--- WHAT IS ASKED ---
Gather every line in the items below that contains the string "position", and copy each one out.

## Begin RECORDS PROVIDED

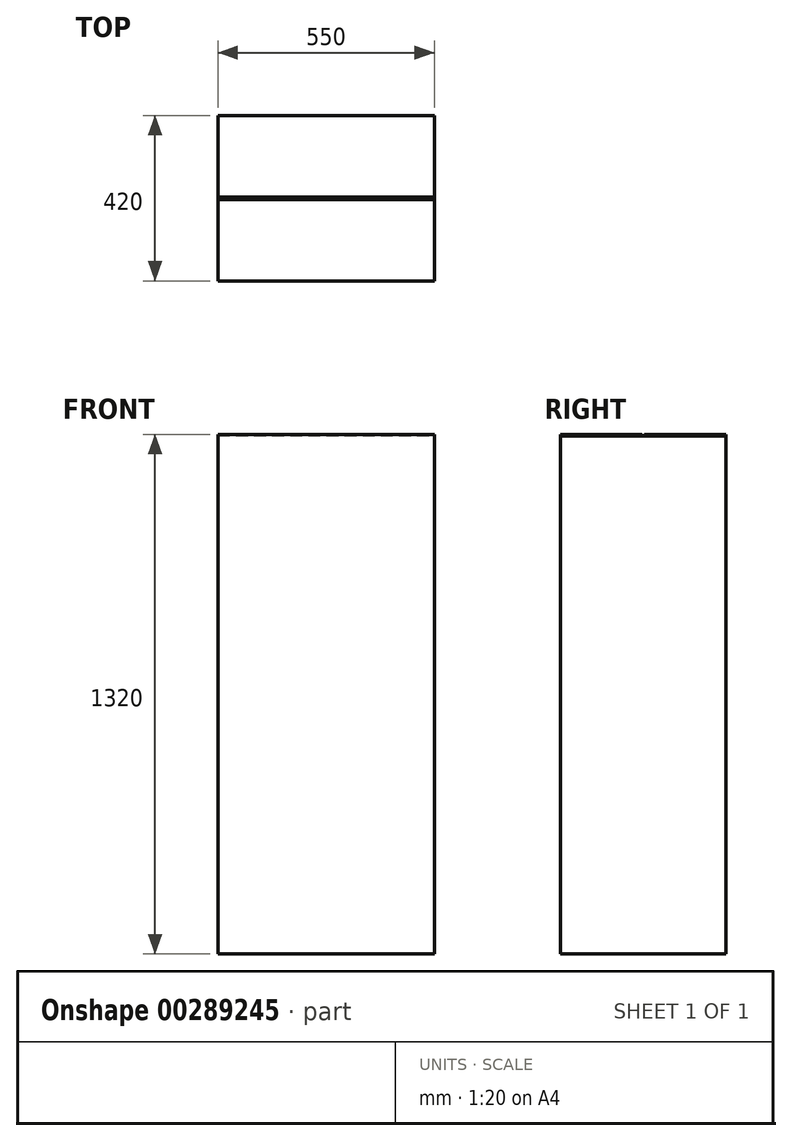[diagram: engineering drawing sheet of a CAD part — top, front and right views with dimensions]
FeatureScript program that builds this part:
annotation { "Feature Type Name" : "Feature", "Feature Type Description" : "" }
export const myFeature = defineFeature(function(context is Context, id is Id, definition is map)
    precondition{}
    {
        {
            var Q0;
            Q0=qCreatedBy(makeId("Top.planeOp"),FACE);
            var sketch = newSketch(context, id + "F0", { "sketchPlane" : qUnion([Q0])});
            skLineSegment(sketch, "E0.bottom", {"start": v(275, -210) * mm, "end": v(-275, -210) * mm});
            skLineSegment(sketch, "E0.top", {"start": v(275, 210) * mm, "end": v(-275, 210) * mm});
            skLineSegment(sketch, "E0.left", {"start": v(275, -210) * mm, "end": v(275, 210) * mm});
            skLineSegment(sketch, "E0.right", {"start": v(-275, -210) * mm, "end": v(-275, 210) * mm});
            skPoint(sketch, "E0.middle", {"position": v(0, 0) * mm});
            skSolve(sketch);
        }
        {
            var Q0;
            Q0 = qSketchRegion(id + "F0", true);
            extrude(context, id + "F1", {"entities" : qUnion([Q0]), "depth" : 1320 * mm});
        }
        {
            var Q0;
            Q0=makeQuery(id+"F1.opExtrude","SWEPT_FACE",FACE,{"disambiguationData":[OSD([sQuery(id+"F0.wireOp",EDGE,"E0.left")])]});
            var sketch = newSketch(context, id + "F2", { "sketchPlane" : qUnion([Q0])});
            skLineSegment(sketch, "E1", {"start": v(0, 1320) * mm, "end": v(0, 1336.15) * mm, "construction": true});
            skPoint(sketch, "E1.endSnap0", {"position": v(0, 1320) * mm});
            skLineSegment(sketch, "E2.bottom", {"start": v(3, 1317.5) * mm, "end": v(-3, 1317.5) * mm});
            skLineSegment(sketch, "E2.top", {"start": v(3, 1322.5) * mm, "end": v(-3, 1322.5) * mm});
            skLineSegment(sketch, "E2.left", {"start": v(3, 1317.5) * mm, "end": v(3, 1322.5) * mm});
            skLineSegment(sketch, "E2.right", {"start": v(-3, 1317.5) * mm, "end": v(-3, 1322.5) * mm});
            skSolve(sketch);
        }
        {
            var Q0;
            Q0 = qSketchRegion(id + "F2", true);
            extrude(context, id + "F3", {"entities" : qUnion([Q0]), "operationType" : NewBodyOperationType.REMOVE, "endBound" : BoundingType.THROUGH_ALL, "oppositeDirection" : true, "depth" : 25 * mm});
        }
        {
            var Q0;
            Q0=makeQuery(id+"F1.opExtrude","SWEPT_FACE",FACE,{"disambiguationData":[OSD([sQuery(id+"F0.wireOp",EDGE,"E0.left")])]});
            var sketch = newSketch(context, id + "F4", { "sketchPlane" : qUnion([Q0])});
            skLineSegment(sketch, "E3.bottom", {"start": v(208.47, 1315.62) * mm, "end": v(-208.47, 1315.62) * mm});
            skLineSegment(sketch, "E3.top", {"start": v(208.47, 1317.5) * mm, "end": v(-208.47, 1317.5) * mm});
            skLineSegment(sketch, "E3.left", {"start": v(208.47, 1315.62) * mm, "end": v(208.47, 1317.5) * mm});
            skLineSegment(sketch, "E3.right", {"start": v(-208.47, 1315.62) * mm, "end": v(-208.47, 1317.5) * mm});
            skPoint(sketch, "E3.middle", {"position": v(0, 1316.56) * mm});
            skSolve(sketch);
        }
        {
            var Q0;
            Q0 = qSketchRegion(id + "F4", true);
            extrude(context, id + "F5", {"entities" : qUnion([Q0]), "operationType" : NewBodyOperationType.REMOVE, "oppositeDirection" : true, "depth" : 2 * mm});
        }
    });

## End RECORDS PROVIDED

--- REPLY ---
            skPoint(sketch, "E0.middle", {"position": v(0, 0) * mm});
            skPoint(sketch, "E1.endSnap0", {"position": v(0, 1320) * mm});
            skPoint(sketch, "E3.middle", {"position": v(0, 1316.56) * mm});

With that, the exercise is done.